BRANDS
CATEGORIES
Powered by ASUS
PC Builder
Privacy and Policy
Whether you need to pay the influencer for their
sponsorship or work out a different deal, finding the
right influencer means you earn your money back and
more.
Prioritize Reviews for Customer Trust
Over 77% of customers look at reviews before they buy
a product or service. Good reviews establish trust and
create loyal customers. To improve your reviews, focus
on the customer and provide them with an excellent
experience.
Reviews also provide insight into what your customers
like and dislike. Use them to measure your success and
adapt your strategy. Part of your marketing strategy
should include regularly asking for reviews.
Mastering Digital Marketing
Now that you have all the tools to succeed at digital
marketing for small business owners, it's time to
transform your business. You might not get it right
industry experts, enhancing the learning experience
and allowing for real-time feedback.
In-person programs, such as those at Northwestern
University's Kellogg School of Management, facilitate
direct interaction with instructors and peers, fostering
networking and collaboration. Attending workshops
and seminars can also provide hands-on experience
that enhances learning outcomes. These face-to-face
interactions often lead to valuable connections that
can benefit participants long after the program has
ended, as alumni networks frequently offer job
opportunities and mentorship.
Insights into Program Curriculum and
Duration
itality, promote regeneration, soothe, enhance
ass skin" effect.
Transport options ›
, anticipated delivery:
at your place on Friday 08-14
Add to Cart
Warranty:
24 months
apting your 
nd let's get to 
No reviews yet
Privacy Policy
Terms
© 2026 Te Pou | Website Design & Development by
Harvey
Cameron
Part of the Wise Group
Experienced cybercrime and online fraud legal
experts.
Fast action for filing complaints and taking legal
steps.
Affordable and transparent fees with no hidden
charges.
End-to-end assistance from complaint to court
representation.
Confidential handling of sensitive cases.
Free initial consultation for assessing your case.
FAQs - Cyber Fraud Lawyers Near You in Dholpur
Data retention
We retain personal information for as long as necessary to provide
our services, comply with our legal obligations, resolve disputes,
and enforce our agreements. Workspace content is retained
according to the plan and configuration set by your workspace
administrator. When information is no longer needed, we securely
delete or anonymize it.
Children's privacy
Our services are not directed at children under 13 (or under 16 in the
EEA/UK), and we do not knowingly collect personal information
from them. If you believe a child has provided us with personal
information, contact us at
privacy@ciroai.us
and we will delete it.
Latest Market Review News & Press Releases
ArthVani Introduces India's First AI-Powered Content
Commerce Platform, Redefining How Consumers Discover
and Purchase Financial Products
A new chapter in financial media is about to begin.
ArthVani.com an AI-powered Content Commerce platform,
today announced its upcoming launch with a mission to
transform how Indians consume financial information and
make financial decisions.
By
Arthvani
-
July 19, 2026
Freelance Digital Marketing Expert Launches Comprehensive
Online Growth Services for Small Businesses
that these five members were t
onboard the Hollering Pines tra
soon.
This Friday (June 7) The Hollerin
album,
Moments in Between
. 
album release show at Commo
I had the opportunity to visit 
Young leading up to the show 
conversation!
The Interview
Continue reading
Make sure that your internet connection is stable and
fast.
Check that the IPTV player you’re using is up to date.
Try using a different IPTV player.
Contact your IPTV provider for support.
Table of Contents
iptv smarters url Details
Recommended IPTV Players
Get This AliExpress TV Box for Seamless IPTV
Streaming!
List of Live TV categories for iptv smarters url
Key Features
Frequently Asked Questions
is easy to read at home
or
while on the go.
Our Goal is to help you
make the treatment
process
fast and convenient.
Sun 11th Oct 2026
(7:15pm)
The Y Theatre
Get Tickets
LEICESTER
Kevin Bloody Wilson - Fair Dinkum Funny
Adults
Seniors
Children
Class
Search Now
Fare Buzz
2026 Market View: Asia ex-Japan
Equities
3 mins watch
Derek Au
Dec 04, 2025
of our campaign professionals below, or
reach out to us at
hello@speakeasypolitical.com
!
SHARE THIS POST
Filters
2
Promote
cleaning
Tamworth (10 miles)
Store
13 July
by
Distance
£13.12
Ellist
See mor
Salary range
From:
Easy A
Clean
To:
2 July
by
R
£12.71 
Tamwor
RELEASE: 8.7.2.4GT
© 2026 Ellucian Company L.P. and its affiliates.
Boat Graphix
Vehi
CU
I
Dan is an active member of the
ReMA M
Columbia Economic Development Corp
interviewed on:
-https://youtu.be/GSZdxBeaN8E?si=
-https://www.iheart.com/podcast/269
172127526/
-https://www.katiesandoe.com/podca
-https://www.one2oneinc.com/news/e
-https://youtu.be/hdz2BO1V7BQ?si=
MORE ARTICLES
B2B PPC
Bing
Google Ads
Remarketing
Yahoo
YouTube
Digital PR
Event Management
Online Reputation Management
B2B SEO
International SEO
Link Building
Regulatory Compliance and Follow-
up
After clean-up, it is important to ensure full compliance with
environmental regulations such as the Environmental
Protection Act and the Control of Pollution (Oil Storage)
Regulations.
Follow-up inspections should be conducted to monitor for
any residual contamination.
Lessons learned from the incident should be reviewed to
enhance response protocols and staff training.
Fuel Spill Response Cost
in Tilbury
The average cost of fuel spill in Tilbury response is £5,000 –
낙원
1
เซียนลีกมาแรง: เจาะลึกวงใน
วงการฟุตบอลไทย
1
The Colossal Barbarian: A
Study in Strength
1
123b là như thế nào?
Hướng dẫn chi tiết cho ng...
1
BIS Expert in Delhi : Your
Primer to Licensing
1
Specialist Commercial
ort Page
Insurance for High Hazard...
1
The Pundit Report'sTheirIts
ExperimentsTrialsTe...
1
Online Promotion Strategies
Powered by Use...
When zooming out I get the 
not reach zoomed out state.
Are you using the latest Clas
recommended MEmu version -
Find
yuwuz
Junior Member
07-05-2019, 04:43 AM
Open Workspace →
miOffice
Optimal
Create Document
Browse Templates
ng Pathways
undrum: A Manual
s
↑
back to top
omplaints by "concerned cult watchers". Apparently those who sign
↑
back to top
==*==
> **Required work**: The lines to show are those in the data above that include "using".

> **Expected answer**:
Check that the IPTV player you’re using is up to date.
Try using a different IPTV player.
Are you using the latest Clas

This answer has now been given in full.